START Data in this exercise
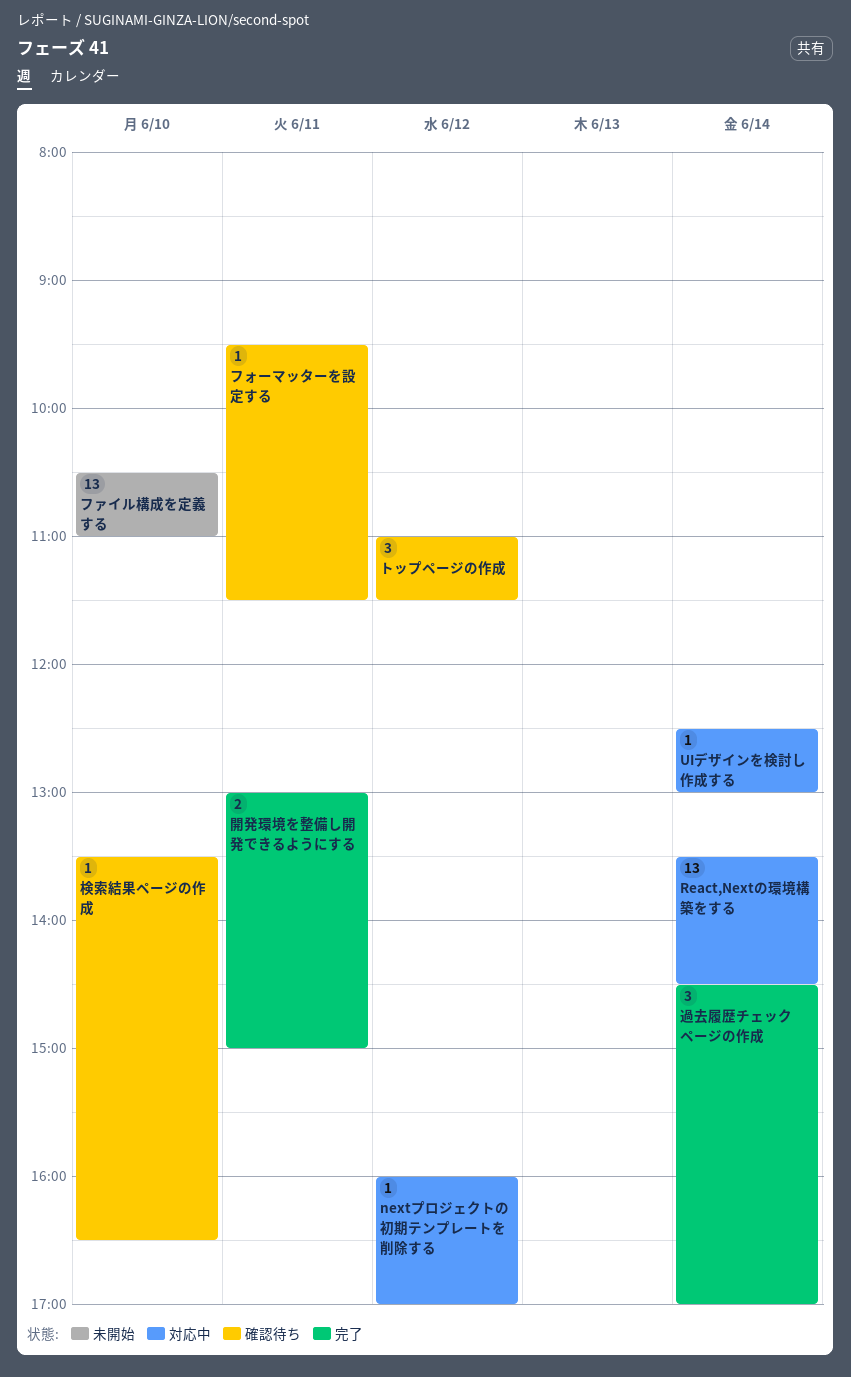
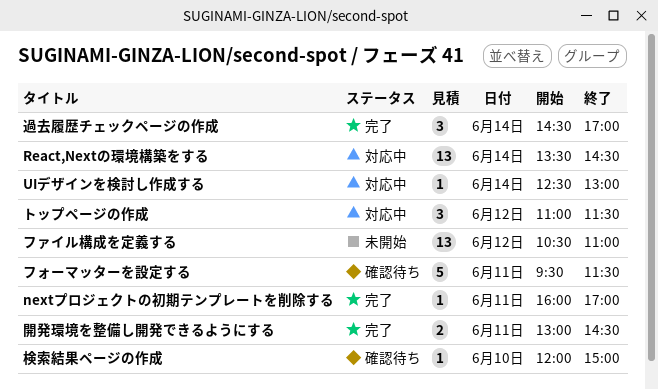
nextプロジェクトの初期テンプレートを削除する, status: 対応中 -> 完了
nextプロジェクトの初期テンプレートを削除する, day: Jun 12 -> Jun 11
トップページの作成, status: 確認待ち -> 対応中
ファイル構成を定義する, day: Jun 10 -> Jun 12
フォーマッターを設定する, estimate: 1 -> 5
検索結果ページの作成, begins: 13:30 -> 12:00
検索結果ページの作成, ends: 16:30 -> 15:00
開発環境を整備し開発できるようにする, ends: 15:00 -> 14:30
END Data in this exercise
START Data in this exercise
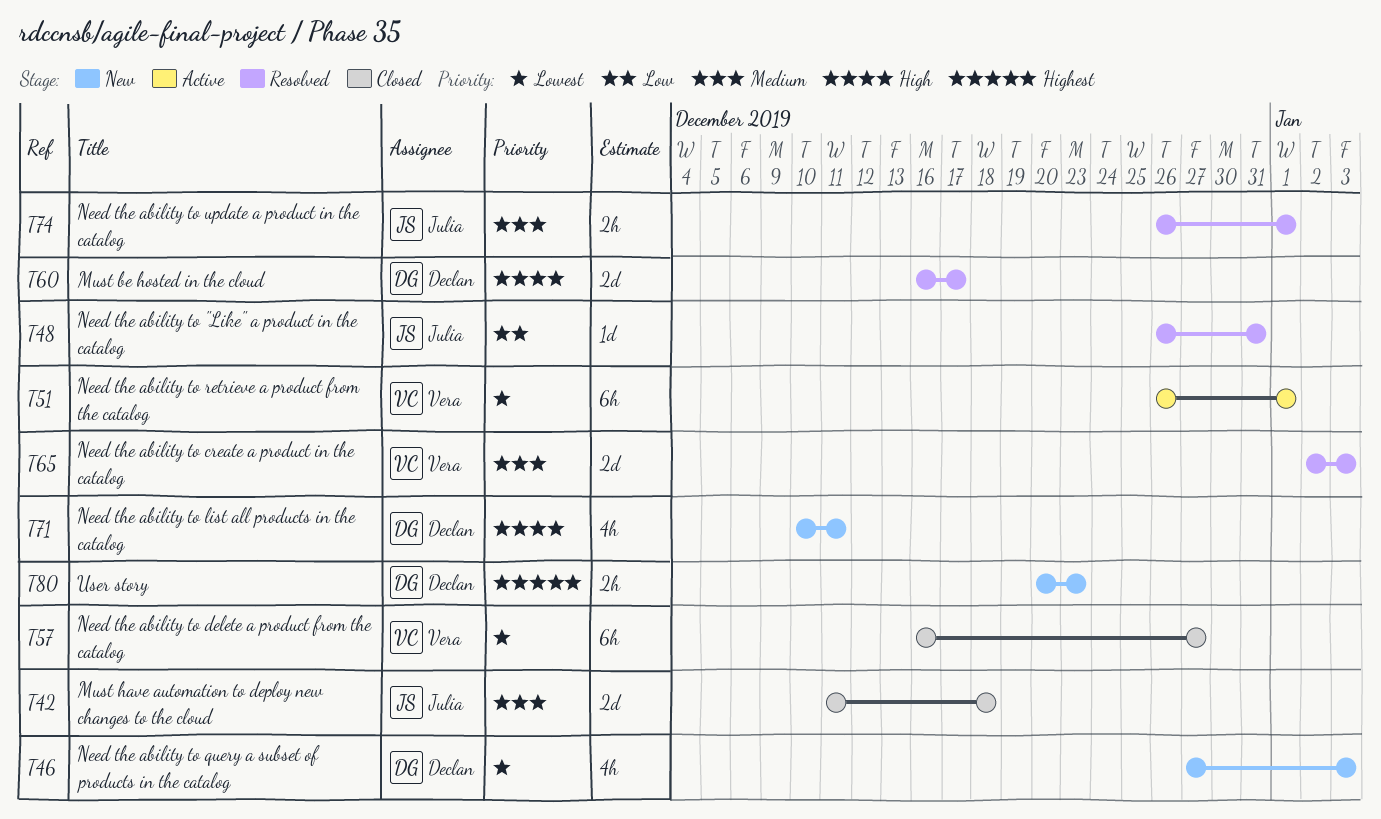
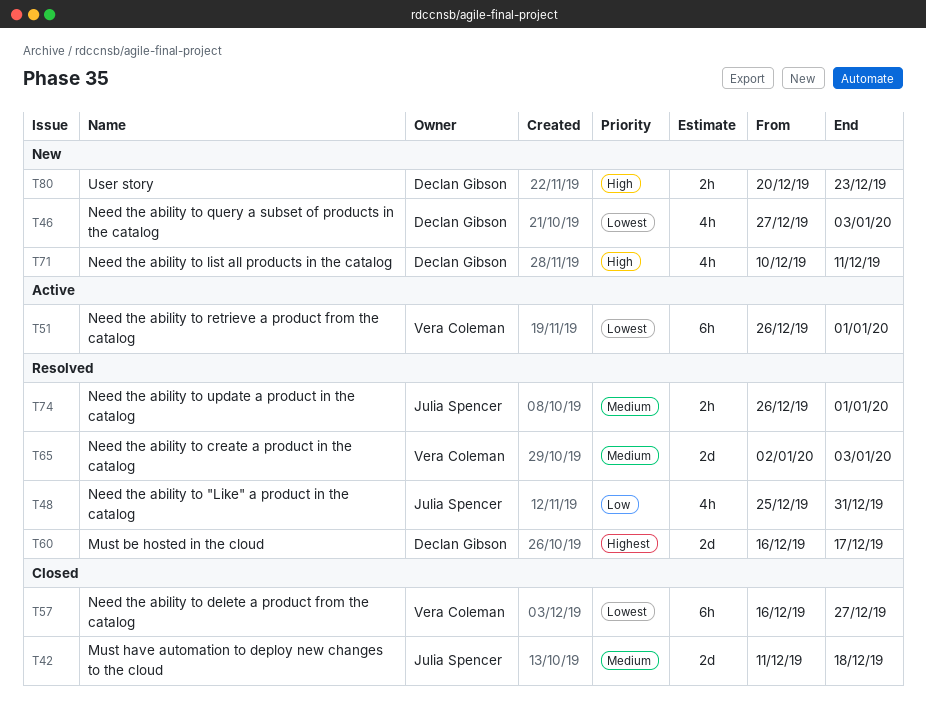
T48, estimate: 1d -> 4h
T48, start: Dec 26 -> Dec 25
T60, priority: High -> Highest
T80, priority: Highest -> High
END Data in this exercise
**Exercise description**
In the listing above, find each line where "High" occurs and copy it.

**Solution to the problem**
T60, priority: High -> Highest
T80, priority: Highest -> High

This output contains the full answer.